[Work item] Reproduce word for word everything from the very start of the items below down through the line containing "nt, your risk", including that line.

[Data section]
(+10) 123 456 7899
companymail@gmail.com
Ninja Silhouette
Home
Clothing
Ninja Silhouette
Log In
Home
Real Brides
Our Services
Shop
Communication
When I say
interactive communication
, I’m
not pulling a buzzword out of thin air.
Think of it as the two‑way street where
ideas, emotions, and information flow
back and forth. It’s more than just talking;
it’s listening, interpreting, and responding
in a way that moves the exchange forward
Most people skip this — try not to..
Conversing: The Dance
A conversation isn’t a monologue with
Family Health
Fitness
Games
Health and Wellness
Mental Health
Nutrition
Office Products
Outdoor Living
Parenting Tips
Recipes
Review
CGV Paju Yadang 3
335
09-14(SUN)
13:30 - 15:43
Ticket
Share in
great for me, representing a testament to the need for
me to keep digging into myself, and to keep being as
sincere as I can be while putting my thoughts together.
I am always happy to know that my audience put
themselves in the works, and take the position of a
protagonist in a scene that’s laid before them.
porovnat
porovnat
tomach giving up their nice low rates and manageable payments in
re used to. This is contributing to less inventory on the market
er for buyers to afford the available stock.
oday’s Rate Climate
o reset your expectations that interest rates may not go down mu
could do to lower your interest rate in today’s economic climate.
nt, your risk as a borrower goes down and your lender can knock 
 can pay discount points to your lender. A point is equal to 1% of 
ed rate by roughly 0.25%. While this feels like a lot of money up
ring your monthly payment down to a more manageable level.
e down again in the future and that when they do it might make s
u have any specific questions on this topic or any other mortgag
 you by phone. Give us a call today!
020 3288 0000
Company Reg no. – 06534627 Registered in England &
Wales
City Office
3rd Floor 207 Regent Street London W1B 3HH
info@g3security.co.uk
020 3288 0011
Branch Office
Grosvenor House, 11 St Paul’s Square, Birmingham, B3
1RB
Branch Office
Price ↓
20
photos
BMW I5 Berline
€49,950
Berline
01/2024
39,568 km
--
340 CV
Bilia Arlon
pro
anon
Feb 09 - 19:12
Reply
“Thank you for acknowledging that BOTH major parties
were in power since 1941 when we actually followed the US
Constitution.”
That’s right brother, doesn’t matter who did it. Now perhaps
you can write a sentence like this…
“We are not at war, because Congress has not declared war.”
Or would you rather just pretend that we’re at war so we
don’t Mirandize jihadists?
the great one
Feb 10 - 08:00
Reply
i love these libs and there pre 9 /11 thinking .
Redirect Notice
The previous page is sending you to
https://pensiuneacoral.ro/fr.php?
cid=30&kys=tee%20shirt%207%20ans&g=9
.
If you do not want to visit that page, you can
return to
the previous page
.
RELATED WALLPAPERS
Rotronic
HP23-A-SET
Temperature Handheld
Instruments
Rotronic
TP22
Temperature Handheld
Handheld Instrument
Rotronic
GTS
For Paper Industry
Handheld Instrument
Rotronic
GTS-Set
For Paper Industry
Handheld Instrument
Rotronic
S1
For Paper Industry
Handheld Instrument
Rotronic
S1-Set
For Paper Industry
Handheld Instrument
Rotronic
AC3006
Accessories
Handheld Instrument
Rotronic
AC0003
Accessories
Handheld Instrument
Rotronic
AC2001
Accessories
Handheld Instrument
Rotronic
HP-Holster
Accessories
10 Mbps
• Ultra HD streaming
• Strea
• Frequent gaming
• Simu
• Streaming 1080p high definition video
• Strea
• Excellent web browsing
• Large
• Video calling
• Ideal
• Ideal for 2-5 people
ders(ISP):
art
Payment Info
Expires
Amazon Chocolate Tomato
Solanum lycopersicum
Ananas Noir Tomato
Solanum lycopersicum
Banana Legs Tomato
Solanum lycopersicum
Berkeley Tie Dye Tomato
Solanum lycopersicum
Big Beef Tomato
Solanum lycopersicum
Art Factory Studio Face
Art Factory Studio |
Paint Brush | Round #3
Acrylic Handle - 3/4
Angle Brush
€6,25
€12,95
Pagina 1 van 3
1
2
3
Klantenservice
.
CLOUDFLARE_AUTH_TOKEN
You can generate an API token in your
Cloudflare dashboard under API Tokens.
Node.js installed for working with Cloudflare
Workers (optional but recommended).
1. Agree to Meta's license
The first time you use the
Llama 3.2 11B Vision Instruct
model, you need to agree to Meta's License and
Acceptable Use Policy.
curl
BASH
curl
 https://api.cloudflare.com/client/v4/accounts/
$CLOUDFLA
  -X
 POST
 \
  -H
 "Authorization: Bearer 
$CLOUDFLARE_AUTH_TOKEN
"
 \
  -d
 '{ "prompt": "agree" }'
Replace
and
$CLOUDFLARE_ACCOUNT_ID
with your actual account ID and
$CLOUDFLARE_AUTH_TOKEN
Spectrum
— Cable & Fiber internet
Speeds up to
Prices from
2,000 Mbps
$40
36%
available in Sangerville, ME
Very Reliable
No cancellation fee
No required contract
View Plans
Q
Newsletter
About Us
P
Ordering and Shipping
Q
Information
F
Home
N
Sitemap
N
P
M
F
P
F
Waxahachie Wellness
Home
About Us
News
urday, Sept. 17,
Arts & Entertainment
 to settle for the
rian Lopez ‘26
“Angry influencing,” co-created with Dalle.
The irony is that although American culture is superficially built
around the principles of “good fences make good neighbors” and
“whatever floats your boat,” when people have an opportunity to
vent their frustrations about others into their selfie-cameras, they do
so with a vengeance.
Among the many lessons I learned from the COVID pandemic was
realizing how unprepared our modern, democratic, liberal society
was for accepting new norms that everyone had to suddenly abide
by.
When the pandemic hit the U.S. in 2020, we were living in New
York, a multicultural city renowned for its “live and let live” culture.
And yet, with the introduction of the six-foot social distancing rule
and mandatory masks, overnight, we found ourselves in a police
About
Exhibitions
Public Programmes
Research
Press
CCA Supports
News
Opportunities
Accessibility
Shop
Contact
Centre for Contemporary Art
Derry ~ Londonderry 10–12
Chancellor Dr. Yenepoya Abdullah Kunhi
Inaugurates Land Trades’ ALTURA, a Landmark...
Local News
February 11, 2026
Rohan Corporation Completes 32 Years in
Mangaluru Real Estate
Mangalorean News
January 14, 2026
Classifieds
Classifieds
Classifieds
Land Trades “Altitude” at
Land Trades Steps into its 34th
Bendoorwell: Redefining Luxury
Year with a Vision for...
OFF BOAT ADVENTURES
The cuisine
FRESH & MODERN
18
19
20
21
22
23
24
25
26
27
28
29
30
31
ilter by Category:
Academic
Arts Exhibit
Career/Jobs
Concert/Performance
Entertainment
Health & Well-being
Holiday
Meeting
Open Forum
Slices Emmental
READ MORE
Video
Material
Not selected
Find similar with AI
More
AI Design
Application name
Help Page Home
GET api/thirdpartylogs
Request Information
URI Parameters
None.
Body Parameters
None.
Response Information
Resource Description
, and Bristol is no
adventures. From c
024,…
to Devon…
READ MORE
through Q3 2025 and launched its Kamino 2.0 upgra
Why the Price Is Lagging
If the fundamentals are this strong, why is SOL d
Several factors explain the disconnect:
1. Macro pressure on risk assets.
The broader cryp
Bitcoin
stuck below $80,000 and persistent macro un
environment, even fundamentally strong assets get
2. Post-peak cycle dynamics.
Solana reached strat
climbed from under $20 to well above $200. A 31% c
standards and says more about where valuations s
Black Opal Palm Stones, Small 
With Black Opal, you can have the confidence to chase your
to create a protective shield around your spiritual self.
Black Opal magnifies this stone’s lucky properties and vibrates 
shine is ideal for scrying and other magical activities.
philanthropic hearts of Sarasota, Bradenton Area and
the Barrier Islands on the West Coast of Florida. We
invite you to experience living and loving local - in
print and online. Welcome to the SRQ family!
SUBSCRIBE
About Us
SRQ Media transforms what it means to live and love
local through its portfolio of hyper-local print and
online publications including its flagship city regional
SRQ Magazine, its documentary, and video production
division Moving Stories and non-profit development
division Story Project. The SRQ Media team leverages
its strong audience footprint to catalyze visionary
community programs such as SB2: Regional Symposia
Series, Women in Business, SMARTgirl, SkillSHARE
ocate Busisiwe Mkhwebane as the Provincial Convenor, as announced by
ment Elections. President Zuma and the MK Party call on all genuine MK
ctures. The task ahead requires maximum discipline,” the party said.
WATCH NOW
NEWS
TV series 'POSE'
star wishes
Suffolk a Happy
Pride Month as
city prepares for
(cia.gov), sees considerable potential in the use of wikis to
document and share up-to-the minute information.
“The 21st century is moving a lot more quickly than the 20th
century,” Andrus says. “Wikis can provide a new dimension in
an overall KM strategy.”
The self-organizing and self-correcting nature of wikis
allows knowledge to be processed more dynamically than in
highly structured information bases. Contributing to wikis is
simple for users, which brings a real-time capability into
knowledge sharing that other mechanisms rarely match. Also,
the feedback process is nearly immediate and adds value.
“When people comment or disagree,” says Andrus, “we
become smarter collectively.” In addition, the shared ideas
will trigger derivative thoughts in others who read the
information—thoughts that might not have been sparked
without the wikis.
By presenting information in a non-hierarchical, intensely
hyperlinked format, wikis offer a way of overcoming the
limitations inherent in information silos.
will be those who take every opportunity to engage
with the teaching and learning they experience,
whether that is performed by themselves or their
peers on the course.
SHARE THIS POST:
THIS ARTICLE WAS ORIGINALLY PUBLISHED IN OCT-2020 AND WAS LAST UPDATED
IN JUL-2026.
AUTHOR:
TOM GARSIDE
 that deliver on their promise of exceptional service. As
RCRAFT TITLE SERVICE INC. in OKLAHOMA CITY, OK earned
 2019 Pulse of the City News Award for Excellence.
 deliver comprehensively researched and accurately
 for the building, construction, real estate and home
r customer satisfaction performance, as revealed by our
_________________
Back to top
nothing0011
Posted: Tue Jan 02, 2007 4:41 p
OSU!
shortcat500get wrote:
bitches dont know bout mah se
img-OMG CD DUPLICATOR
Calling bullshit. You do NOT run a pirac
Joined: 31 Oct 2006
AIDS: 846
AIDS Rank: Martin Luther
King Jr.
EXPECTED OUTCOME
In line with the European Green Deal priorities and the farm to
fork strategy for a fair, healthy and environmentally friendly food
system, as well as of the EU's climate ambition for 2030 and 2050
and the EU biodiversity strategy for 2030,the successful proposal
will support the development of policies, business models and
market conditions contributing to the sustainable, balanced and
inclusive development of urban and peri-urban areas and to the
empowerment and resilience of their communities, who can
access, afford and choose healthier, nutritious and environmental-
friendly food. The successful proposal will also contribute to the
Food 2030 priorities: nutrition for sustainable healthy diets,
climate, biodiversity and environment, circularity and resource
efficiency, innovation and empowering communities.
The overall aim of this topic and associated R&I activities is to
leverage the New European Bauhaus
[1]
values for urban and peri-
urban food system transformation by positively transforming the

[Result of the exercise]
(+10) 123 456 7899
companymail@gmail.com
Ninja Silhouette
Home
Clothing
Ninja Silhouette
Log In
Home
Real Brides
Our Services
Shop
Communication
When I say
interactive communication
, I’m
not pulling a buzzword out of thin air.
Think of it as the two‑way street where
ideas, emotions, and information flow
back and forth. It’s more than just talking;
it’s listening, interpreting, and responding
in a way that moves the exchange forward
Most people skip this — try not to..
Conversing: The Dance
A conversation isn’t a monologue with
Family Health
Fitness
Games
Health and Wellness
Mental Health
Nutrition
Office Products
Outdoor Living
Parenting Tips
Recipes
Review
CGV Paju Yadang 3
335
09-14(SUN)
13:30 - 15:43
Ticket
Share in
great for me, representing a testament to the need for
me to keep digging into myself, and to keep being as
sincere as I can be while putting my thoughts together.
I am always happy to know that my audience put
themselves in the works, and take the position of a
protagonist in a scene that’s laid before them.
porovnat
porovnat
tomach giving up their nice low rates and manageable payments in
re used to. This is contributing to less inventory on the market
er for buyers to afford the available stock.
oday’s Rate Climate
o reset your expectations that interest rates may not go down mu
could do to lower your interest rate in today’s economic climate.
nt, your risk as a borrower goes down and your lender can knock 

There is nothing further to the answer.